Au moins, avais-je réussi à éviter un sujet de conversation embarrassant. Sa question m'avait quelque peu surprise. Cela m'étonnait, qu'il parle de ce genre de chose avec autant de sérieux. Nous ne discutions pas vraiment de nos relations, étant donné que je n'en avais jamais eu de sérieuses et que lui, s'en moquait éperdument. Mais de là à penser que je sois amoureuse d'Alec ? Non, jamais.
Nous avions bavardé de tout et de rien pendant des heures, en évitant les sujets fâcheux comme l'approche du match ou l'incident de l'entraînement. Mon corps avait désormais retrouvé toute son énergie, si bien que l'infirmière m'avait autorisée à partir à condition de l'informer du moindre soucis. Avant de nous séparer vers nos dortoirs respectifs, je pris Ali par l'épaule et l'emmenai à l'écart. Les trois autres semblaient passionnés par leur débat politique et n'avaient pas remarqué notre petite conversation.

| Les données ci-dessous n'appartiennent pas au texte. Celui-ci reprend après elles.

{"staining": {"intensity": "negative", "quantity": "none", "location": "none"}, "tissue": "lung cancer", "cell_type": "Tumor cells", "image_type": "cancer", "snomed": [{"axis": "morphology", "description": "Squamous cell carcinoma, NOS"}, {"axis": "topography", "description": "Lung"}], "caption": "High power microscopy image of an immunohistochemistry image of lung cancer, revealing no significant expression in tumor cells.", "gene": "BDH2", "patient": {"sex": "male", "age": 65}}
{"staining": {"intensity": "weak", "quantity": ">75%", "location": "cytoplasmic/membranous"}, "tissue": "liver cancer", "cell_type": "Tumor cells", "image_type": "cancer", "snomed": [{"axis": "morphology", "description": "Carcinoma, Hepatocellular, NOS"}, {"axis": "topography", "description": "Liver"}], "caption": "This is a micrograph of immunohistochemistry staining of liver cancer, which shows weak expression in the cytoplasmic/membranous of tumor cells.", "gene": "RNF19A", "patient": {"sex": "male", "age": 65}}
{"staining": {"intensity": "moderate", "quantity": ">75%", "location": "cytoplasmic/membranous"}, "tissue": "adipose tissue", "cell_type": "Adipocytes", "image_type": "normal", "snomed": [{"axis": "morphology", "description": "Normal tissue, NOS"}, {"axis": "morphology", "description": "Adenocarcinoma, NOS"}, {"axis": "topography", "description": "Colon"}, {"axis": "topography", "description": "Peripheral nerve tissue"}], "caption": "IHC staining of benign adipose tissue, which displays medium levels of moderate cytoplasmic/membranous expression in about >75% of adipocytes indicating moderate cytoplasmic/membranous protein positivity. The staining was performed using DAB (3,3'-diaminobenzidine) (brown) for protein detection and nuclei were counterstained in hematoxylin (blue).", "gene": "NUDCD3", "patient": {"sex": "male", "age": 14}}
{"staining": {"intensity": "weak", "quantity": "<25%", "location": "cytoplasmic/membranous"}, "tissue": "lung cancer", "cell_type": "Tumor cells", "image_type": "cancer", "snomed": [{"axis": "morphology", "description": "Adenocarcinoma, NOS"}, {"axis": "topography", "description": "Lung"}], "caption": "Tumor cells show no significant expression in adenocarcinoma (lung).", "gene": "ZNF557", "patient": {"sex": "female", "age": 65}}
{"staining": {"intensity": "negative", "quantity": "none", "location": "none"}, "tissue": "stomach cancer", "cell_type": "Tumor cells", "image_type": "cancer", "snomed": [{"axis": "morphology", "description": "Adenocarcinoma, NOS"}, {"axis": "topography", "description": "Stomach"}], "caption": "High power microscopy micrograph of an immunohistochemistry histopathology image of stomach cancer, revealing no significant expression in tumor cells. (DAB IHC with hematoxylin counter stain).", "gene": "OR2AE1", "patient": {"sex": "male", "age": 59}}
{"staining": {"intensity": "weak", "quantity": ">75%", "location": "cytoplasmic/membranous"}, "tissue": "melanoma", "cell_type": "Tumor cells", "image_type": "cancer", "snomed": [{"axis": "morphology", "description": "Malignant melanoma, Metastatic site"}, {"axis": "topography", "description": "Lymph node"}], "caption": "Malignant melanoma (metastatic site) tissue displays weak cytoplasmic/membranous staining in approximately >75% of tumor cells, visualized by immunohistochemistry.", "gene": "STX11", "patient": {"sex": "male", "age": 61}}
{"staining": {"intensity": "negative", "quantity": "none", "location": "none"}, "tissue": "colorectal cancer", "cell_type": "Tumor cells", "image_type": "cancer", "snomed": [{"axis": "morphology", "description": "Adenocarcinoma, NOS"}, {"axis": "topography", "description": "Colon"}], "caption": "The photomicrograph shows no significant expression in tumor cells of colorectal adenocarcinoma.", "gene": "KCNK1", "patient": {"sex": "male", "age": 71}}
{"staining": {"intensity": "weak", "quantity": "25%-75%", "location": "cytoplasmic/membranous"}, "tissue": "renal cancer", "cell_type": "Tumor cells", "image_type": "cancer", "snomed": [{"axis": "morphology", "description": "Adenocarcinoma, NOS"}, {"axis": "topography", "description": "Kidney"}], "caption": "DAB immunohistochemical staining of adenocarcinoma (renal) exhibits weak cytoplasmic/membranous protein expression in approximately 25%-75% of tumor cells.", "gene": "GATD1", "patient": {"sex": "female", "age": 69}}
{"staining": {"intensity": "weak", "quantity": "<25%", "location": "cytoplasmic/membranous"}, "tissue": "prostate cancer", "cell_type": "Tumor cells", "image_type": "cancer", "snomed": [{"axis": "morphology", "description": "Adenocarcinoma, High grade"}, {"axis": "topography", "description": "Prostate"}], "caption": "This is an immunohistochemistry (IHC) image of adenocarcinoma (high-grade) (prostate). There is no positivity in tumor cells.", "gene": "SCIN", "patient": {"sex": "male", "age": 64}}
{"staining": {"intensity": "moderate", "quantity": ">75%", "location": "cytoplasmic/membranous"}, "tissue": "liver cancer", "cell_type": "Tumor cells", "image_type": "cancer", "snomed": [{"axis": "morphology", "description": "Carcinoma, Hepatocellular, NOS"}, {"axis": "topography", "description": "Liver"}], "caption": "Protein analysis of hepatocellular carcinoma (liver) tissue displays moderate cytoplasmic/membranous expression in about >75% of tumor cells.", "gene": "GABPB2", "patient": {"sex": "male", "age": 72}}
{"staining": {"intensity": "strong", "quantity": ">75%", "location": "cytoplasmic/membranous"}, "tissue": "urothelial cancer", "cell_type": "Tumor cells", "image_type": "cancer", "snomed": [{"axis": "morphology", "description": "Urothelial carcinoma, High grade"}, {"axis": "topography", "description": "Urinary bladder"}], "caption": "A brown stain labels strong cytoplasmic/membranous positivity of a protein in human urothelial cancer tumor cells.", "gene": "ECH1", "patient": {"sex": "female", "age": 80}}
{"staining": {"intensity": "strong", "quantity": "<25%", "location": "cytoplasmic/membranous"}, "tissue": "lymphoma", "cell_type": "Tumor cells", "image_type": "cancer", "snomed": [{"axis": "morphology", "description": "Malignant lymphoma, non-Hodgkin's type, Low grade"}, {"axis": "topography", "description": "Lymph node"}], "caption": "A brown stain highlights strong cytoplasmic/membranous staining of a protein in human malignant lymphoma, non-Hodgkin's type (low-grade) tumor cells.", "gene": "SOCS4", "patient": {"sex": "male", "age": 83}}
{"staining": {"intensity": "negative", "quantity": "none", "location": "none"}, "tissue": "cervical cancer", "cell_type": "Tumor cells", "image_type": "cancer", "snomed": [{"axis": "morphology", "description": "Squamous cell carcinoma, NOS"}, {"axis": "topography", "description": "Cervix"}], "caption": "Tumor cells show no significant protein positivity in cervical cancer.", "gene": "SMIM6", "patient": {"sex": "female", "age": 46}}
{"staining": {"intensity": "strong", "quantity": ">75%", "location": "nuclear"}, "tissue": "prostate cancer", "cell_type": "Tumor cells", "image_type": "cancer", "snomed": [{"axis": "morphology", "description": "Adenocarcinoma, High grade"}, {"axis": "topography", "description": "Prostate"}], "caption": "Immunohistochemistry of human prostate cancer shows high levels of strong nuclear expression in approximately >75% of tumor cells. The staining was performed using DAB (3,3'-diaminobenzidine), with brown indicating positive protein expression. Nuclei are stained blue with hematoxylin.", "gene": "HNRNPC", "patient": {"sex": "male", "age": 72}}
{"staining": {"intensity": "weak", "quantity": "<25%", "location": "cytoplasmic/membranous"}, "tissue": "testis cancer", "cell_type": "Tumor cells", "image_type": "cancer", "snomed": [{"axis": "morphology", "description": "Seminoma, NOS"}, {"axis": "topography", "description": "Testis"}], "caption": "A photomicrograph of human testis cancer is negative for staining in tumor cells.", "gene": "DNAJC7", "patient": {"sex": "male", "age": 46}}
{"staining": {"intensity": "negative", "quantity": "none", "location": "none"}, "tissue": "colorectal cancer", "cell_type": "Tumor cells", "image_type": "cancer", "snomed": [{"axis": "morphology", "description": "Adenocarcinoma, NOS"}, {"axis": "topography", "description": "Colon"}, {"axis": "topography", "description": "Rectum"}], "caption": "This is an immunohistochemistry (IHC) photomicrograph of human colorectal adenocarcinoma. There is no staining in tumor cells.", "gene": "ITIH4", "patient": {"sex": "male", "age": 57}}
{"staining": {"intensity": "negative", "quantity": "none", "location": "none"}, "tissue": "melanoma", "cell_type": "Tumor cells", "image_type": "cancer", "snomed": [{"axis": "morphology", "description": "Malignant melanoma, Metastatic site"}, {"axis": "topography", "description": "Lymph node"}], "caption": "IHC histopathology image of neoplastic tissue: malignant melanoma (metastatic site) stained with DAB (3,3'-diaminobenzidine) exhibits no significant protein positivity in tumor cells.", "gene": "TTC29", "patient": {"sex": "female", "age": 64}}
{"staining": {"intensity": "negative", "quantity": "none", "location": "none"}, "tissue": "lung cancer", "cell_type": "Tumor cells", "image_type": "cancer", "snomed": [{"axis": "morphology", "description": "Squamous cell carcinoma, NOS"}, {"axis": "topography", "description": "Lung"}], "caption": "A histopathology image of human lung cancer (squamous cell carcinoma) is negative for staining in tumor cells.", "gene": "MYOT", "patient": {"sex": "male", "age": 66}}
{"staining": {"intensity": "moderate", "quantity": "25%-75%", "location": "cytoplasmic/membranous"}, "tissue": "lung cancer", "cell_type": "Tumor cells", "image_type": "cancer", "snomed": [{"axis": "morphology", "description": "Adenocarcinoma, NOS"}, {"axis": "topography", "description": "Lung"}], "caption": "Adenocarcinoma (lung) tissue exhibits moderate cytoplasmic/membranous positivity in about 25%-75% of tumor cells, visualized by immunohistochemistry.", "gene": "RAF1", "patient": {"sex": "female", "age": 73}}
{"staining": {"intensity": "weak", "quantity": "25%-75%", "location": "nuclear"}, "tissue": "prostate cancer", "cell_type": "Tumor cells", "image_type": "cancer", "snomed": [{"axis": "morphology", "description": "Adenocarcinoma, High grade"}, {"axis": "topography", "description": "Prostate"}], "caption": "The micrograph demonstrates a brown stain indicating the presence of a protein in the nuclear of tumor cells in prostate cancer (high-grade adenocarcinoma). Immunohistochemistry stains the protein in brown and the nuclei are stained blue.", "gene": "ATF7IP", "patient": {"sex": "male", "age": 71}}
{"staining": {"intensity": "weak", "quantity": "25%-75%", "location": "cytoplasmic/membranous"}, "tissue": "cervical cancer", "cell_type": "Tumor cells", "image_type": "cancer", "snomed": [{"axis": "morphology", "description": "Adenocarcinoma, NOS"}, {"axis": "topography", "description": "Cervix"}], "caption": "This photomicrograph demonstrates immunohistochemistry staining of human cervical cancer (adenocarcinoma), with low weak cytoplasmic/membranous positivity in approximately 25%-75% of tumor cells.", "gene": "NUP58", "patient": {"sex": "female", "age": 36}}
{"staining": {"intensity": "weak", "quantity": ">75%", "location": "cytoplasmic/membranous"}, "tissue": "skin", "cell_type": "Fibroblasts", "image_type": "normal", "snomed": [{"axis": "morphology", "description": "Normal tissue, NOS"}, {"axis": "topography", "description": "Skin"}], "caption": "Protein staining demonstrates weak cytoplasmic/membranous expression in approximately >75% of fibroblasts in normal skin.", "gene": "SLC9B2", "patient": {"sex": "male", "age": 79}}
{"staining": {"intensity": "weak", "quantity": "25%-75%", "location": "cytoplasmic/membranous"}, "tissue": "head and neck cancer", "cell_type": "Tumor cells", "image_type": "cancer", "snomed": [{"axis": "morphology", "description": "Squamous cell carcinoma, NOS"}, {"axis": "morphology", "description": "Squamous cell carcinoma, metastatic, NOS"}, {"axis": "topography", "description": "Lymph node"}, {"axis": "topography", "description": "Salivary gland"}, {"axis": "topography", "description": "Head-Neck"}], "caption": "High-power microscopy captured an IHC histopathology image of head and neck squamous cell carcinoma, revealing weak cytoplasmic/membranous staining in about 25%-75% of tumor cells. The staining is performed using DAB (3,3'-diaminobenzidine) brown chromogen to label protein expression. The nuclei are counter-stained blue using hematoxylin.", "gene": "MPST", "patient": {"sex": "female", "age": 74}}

— J'aimerais que tu me racontes ce qu'il s'est passé après l'accident. Et concernant le match, est-ce que...
— Hors de question que tu y participes. Alec a failli te tuer, et pour de bon cette fois. Il te faut du repos.
— Non ! Je dois participer ! m'exclamai-je. Je me moque d'Alec.
Je ne voulais pas que l'on me pense être une lâche en me désistant de la sorte. La menace "Leith" n'était pas à prendre à la légère non plus. Ce garçon était totalement imprévisible. Je m'y étais engagée, et je le ferais. Il m'était difficile de faire une croix sur Alec, mais aux vues des derniers événements, mieux valait que je prenne mes distances avec toutes les divinités, et en particulier lui. Après ma participation au match de ce week-end, je disparaîtrai de leur vie, à jamais.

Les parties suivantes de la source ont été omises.